*Objective*:
Answer these from the blog post:
1. How many interns started out at Exodus this summer?
2. Which state did the writer leave to go to New York City?
3. Which city did Washington Heights remind the writer of?

Monday, August 12, 2013

ESL on a Global Perspective

My last week at Exodus. My, how time flies...
This summer we started out with twenty interns, and then there were none :(
Just kidding, there's still around four of us, I think. But it seems as though every day there are less and less people in the conference room during lunchtime. Sometimes I feel like the staff secretly whisper to each other: "Why is that one still here?..." I even got asked today when I was leaving, even though it was a friendly conversation starter. The office sure is lonely without all my intern friends!
This has been a really good summer for me. I have learned and grown and taken chances and met some incredible people, some of whom are my students who I will never forget.
This weekend I left Indiana to go to New York City to see my friends from study abroad in the Dominican Republic. When I first met my roommate and friend who I had lived with for four months, we hugged and cried and hugged and cried. I had really missed her, but hadn't had so much time this summer to think about it. And when we saw our other friends when we arrived at Washington Heights, it was such a beautiful moment, as though we had never left the DR. And the Heights is a great neighborhood, reminded me so much of Santiago that I felt like I was back there again, and with my same gals. We had been through so much together, so many tender moments, hard life obstacles, sketchy situations, you name it. We have a friendship and bond that only living in a new place that none of you are familiar with can create. And going to see them and be in New York was one of the best weekends of my life. I had been feeling pretty burned out, and every once in a while I need a pick-me-up (usually involving either travel or seeing long-lost friends). And now I feel ready and rejuvenated to start the school year again!
This summer has made me realize a lot of things about myself and about my life goals. Working at Exodus has been wonderful in so many ways, and has especially given me a new appreciation for social workers. They are always going places, always taking care of problems, interpreting for different languages, making appointments, and getting paid not a whole lot! To those of you out there who do social work, hats off to you. You're making the world a better place, helping those who need it, and working hard for the well-being of others and getting not a lot in return. As many of my students would say, "God bless you."

*Entries*:
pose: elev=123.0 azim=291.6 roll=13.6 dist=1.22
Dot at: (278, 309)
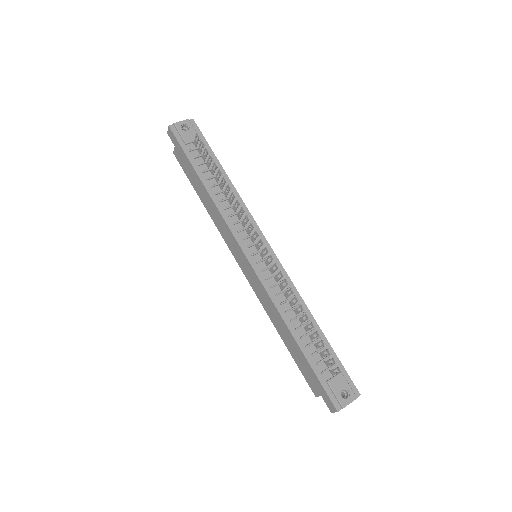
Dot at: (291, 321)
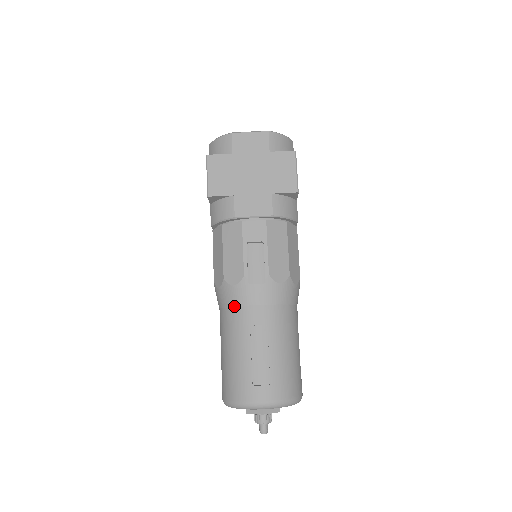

---

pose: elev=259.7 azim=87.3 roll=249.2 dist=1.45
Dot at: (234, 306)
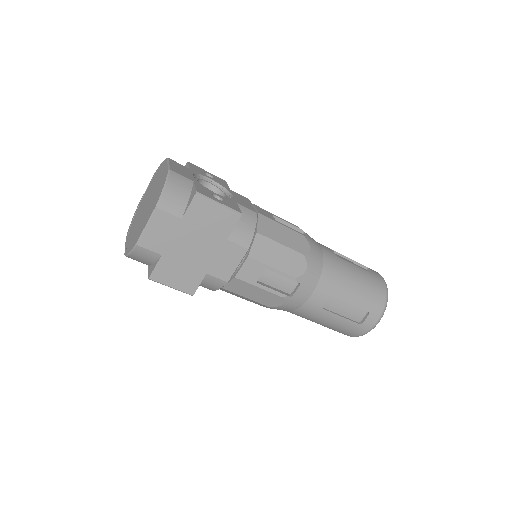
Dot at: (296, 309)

*Final result*:
1. Twenty
2. Indiana
3. Santiago